Prof Alf Nilsen on Indian democracy and his new book

Posted on May 23, 2019

A recently launched book edited by Professor Alf Nilsen of the Department of Sociology in the Faculty of Humanities offers an in-depth look at the forces that shaped democracy in India. As India’s six-week, seven-phase general election – the largest democratic exercise in the world – draws to its close, Prof Nilsen told Xolani Mathibela more about the book, titled Indian Democracy: Origins, Trajectories, Contestations. 

XM: What did you aim to achieve with this publication about India’s democracy?

AN: The project was conceived in the context of India’s 70th year of independence, and the idea was to bring together a range of prominent voices from academica, civil society and the Indian public sphere to discuss the state of Indian democracy. The project adopted a fundamentally critical perspective by contrasting the resilience and stability of Indian democracy to its social deficits – evident in the persistence of poverty and the deepening of inequality – and the erosion of its constitutional foundation, which has happened under the regime of Narendra Modi and [his party] the Bharatiya Janata Party (BJP). In doing so, we also explored what democracy might mean and look like in a more progressive and encompassing form than its current avatar.


XM: How many dominant political parties are there in India?

AN: The two major national parties are the BJP and the Indian National Congress.
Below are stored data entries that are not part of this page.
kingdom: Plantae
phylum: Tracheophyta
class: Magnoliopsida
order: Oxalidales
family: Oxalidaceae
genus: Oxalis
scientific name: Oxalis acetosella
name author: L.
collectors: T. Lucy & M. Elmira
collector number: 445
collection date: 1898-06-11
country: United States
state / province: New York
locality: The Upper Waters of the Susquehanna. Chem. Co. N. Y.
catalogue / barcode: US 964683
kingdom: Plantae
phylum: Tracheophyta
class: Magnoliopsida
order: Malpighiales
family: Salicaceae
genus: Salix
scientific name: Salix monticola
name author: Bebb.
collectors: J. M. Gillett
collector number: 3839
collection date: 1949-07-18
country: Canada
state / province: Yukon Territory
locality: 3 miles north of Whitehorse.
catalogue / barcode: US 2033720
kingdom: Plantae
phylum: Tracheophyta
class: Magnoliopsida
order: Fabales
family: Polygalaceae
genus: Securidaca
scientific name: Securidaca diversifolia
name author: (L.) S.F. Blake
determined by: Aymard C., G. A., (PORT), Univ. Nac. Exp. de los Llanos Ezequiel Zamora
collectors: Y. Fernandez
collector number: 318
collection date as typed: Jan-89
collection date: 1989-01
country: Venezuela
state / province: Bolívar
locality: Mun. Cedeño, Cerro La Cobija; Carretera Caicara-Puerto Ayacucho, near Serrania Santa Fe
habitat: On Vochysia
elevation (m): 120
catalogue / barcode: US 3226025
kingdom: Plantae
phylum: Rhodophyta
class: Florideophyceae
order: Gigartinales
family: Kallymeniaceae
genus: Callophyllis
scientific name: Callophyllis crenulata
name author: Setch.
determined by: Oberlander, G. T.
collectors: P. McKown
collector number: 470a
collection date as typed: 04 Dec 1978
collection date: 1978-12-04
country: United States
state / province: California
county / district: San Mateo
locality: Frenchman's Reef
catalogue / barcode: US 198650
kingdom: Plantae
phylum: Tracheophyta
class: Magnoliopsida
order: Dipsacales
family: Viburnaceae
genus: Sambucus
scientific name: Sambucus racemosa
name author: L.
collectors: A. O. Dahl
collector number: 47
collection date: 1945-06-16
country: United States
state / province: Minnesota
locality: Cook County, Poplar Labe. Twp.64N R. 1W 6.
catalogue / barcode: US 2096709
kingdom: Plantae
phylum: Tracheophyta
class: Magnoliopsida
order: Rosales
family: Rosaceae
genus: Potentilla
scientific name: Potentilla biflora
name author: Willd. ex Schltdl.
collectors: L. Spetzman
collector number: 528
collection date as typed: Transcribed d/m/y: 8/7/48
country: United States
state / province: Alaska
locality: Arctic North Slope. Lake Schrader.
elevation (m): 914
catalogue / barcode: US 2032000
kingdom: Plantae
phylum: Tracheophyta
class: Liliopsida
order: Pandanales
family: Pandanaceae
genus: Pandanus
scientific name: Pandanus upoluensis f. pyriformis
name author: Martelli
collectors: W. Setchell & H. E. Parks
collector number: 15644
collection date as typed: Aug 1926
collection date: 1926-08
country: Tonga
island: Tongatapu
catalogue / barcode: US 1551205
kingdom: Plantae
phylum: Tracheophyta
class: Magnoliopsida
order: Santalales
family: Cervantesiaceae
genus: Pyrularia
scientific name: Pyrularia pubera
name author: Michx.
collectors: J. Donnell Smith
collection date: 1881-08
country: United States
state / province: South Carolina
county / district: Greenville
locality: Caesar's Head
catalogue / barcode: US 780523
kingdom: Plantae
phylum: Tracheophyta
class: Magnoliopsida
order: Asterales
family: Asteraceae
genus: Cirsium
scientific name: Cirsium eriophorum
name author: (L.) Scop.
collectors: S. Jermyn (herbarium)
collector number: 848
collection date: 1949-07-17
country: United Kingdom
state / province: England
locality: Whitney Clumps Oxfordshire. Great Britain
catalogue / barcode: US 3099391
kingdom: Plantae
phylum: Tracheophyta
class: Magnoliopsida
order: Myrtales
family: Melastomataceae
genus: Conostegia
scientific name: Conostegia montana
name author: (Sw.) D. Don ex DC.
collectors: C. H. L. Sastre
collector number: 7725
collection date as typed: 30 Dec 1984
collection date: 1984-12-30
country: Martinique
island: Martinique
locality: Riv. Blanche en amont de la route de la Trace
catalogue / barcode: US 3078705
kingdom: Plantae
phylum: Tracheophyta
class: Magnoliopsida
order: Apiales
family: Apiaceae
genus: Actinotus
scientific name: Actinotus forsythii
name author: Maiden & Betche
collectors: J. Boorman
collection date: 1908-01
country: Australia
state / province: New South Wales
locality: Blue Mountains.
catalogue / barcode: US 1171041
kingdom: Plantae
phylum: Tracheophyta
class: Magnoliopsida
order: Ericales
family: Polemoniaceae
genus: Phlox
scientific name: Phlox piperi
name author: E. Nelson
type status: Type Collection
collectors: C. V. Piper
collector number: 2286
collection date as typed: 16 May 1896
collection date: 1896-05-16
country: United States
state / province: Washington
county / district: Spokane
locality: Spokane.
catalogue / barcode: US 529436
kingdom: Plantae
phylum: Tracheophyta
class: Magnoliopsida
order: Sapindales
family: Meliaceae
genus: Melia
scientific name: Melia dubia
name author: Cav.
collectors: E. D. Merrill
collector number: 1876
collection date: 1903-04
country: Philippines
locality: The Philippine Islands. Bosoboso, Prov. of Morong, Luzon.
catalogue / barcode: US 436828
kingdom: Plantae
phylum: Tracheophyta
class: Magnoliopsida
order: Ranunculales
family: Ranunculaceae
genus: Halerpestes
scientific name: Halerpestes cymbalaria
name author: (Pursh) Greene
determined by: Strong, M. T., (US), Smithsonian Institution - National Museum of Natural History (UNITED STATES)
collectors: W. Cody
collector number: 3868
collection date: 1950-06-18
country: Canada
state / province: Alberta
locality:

There are also several large political parties that are predominantly regional – precisely because of the enormous size of the country – such as the Samajwadi Party and the Bahujan Samaj Party in North India, the All India Trinamool Congress in Bengal and the All India Anna Dravida Munnetra Kazhagam in South India. The regional parties play very important roles, both in national and state-level electoral politics.


XM: Do India’s recent elections contain any parallels to South Africa’s democracy?

AN: There is much to be gained by thinking about democracy – what it is, what it is not and what it might be – across the two countries. Both South Africa and India are postcolonial countries in which democracy was born from long struggles, with promises of freedom and equality for all. But the extent to which democracy, in both countries, has delivered on those promises is limited: both South Africa and India inherited inequalities, and ascriptive hierarchies distribute life chances in profoundly unjust ways. This predicament is made even more acute by the fact that the growth processes that have recently been taking place in India and South Africa as middle-income BRICS countries further exacerbate these structural inequalities. The big question that both nations confront is how to respond in a progressive way to the fundamental contradiction of the co-existence of democracy and deep injustice.


XM: Is democracy alleviating caste-based inequality in India?

AN: Yes and no. For a long time after independence, Dalits [also known as “untouchables”] and other lower-caste groups were excluded from active and independent participation in India’s electoral democracy. Their votes were controlled by upper-caste groups who were often also the dominant landowning classes in India’s vast countryside. This began to change from the late 1970s onwards, as independent lower-caste parties became a force to be reckoned with. This has undoubtedly restored a sense of agency, dignity and power to Dalits and lower-caste groups. Yet the measures that have been implemented to improve the standard of living among these groups – mostly various forms of affirmative action policies – have had a relatively limited impact. Dalits and lower-caste groups are still overrepresented among the 780 million people who live on less than R44 a day in India. Indeed, the persistence of caste-based inequality in India, democracy notwithstanding, is not at all dissimilar to the persistence of racial inequalities in post-apartheid South Africa.